Notice how I gave you no examples of what I was talking about above? No witty banter exchanges between Detan and Tibs? No paragraph showing exactly what I mean by expertly inserted and gloriously refreshing detail? I can’t know O’Keefe’s inspiration or process (but damn if I wouldn’t love to find out), but I do know my own and I’m not afraid to admit that I purposefully left any examples out, upping your curiosity and causing an itch for you to know exactly what I’m talking about; an itch that can only be sated by procuring a copy of Steal the Sky yourself. If my not-so-cleverly-disguised-or-executed tactic didn’t work, then you should just take my word for it and hop on down to the library.

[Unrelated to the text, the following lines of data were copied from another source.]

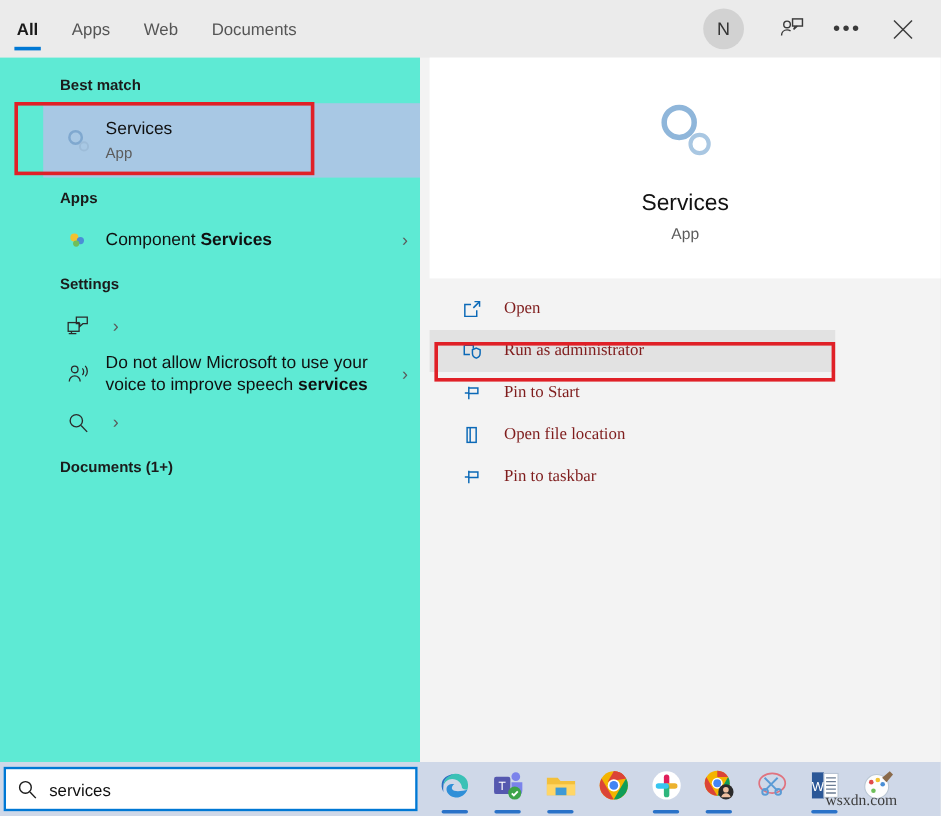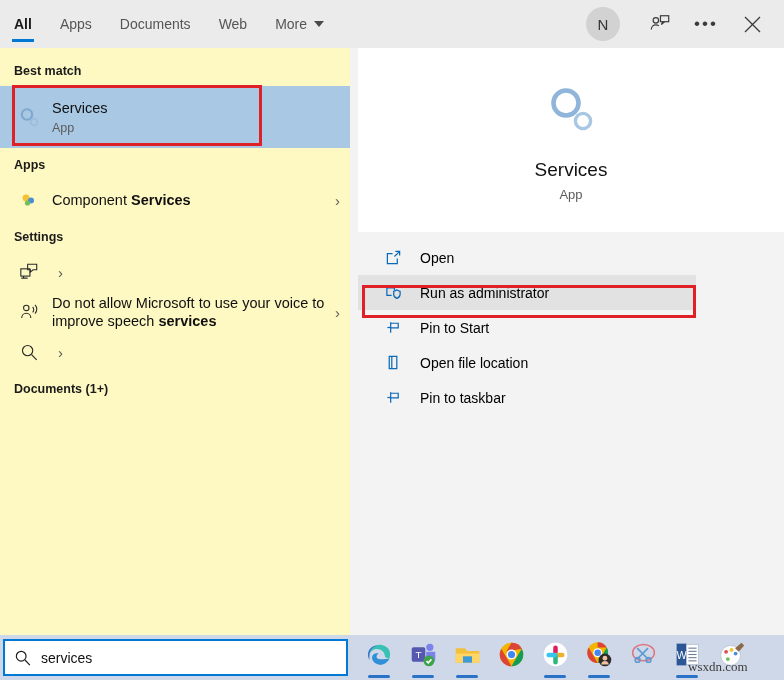"Documents" div.tab { order: before "Web" -> after "Web" }
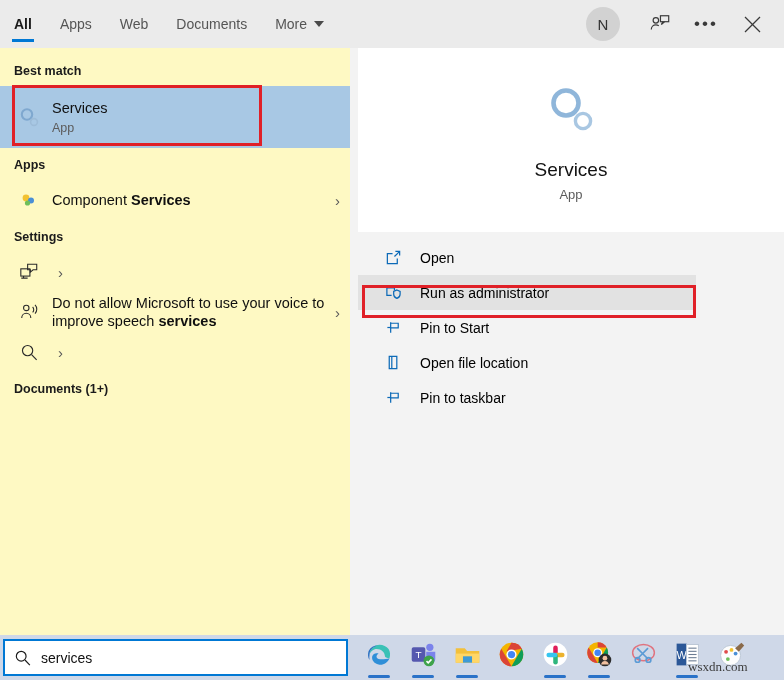"More" div.tab { html: <div> <span>More</span> <span></span> </div> -> none }
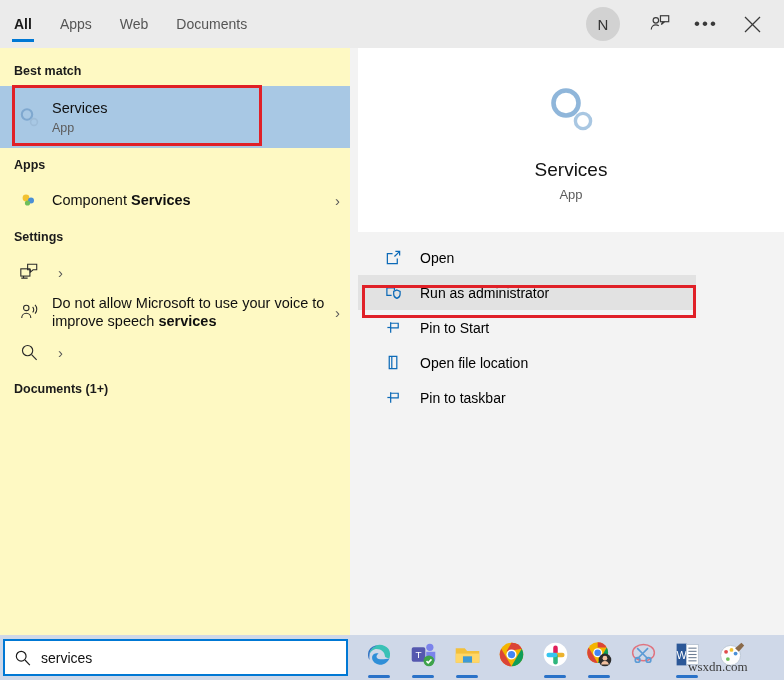"Best match" .left-col { background: #fef9c3 -> #5eead4; padding-left: none -> 36px }
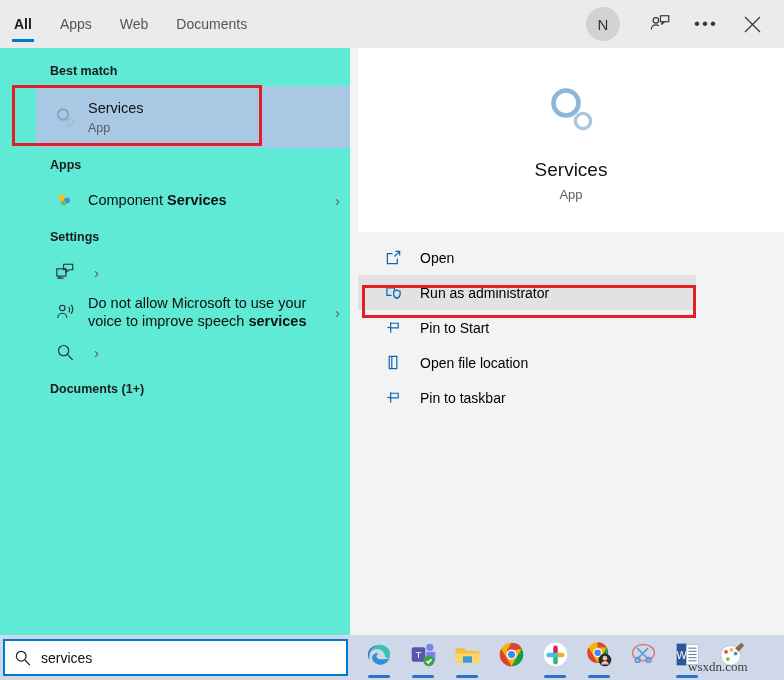"Open" .action { color: #000000 -> #7f1d1d; font-family: none -> Liberation Serif, serif }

This is a writer–and a series–you are not going to want to miss.

Read on!

PS: Biggest missed opportunity of the year last year? O’Keefe was at WorldCon last year and I distinctly remember seeing her standing across from me in this epic writers circle I’m still baffled that I somehow was standing in the shadows of…and I didn’t say hello. I’m still pissed at myself for it, especially now that I’ve read her work and just want to nerd out/fangirl with her about it. UGH.